During 2019 and 2018, the Corporation awarded 200,053 and 304,408 performance units to executives, respectively. The performance units are subject to three-year service periods from the date of grant and a pre-established performance target level as described above.

 

The following table summarizes the performance units activity during 2020 under the Omnibus Plan:

 

 

Year Ended

(Number of units)

December 31, 2020

Performance units at beginning of year

504,461

Additions

502,307

Performance units at December 31, 2020

1,006,768

 

 

 

The fair values of the performance units awarded during 2020 and 2019 were based on the market price of the Corporation’s outstanding common stock on the respective date of the grant. For the years ended December 31, 2020, 2019, and 2018, the Corporation recognized $1.8 million, $1.1 million, and $0.6 million, respectively, of stock-based compensation expense related to performance units. As of December 31, 2020, there was $2.6 million of total unrecognized compensation cost related to unvested performance units that the Corporation expects to recognize over the next three years. The total amount of compensation expense recognized reflects management’s assessment of the probability that the pre-established performance goal will be achieved. The Corporation will recognize a cumulative adjustment to compensation expense in the then-current period to reflect any changes in the probability of achievement of the performance goals.

 

Other awards

 

Under the Omnibus Plan, the Corporation may grant shares of unrestricted stock to plan participants.

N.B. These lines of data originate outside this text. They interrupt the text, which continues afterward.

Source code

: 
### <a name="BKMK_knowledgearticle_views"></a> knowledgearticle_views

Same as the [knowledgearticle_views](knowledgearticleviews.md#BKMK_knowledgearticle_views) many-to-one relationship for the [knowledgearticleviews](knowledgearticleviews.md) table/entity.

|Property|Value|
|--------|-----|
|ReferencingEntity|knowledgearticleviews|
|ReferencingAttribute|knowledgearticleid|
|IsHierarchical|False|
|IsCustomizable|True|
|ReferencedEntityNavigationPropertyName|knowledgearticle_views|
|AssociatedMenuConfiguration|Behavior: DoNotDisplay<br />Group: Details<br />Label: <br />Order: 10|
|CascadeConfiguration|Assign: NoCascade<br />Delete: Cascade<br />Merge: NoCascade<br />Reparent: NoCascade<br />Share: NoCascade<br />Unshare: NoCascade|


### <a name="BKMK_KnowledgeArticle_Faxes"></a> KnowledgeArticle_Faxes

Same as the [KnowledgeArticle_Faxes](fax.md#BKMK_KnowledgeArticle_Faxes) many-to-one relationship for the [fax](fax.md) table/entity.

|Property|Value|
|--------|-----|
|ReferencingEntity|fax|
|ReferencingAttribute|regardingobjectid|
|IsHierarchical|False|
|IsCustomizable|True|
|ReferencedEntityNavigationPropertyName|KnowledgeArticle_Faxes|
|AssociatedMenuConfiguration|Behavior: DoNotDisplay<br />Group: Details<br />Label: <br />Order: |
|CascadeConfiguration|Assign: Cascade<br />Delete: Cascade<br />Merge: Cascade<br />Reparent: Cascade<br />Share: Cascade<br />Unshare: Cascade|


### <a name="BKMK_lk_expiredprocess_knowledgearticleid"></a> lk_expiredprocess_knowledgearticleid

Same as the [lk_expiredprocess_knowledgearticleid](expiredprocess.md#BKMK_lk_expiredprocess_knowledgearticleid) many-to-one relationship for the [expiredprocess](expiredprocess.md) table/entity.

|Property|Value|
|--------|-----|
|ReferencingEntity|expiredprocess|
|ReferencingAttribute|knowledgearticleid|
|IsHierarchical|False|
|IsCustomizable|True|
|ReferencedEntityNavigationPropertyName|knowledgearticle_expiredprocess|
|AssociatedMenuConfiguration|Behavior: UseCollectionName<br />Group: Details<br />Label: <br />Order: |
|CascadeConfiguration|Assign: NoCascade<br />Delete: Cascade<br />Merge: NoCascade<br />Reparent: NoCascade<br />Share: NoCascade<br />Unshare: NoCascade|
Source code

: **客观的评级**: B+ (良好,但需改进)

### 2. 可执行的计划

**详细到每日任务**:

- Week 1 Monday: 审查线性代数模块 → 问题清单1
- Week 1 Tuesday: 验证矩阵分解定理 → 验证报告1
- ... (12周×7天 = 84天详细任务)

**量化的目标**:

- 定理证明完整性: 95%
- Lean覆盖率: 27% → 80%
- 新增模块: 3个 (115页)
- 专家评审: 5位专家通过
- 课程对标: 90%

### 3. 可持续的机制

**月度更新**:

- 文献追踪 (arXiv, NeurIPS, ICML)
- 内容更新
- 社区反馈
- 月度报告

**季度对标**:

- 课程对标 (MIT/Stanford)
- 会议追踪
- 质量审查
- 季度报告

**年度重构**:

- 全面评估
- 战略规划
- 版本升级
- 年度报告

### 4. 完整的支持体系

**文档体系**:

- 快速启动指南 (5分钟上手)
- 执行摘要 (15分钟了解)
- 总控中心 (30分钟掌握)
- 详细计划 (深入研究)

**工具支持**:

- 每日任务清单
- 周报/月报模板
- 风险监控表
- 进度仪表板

During the third quarter of 2020, the Corporation granted to its independent directors 19,157 shares of unrestricted stock that were fully vested on the grant date. For the year ended December 31, 2020, the Corporation recognized $0.1 million of stock-based compensation expense related to unrestricted stock awards. There were no grants of unrestricted stock in 2019.

 

Salary stock

 

Effective April 1, 2013, the Corporation’s Board of Directors determined to increase the salary amounts paid to certain executive officers, primarily by paying the increased salary amounts in the form of shares of the Corporation’s common stock issued under the Omnibus Plan, instead of cash. During 2018, the Corporation issued 268,709 shares of common stock with a weighted-average market value per share of $6.51 as salary stock compensation. This resulted in compensation expense of $1.7 million recorded in 2018. Effective July 1, 2018, the Corporation ceased paying additional salary amounts in the form of stock in accordance with its revised executive compensation program.

 

Shares withheld

 

During 2020, the Corporation withheld 51,814 shares (2019 – 176,015 shares) of the restricted stock that vested during such period to cover the officers’ payroll and income tax withholding liabilities; these shares are held as treasury shares. The Corporation paid in cash any fractional share of salary stock to which an officer was entitled. In the consolidated financial statements, the Corporation treats shares withheld for tax purposes as common stock repurchases.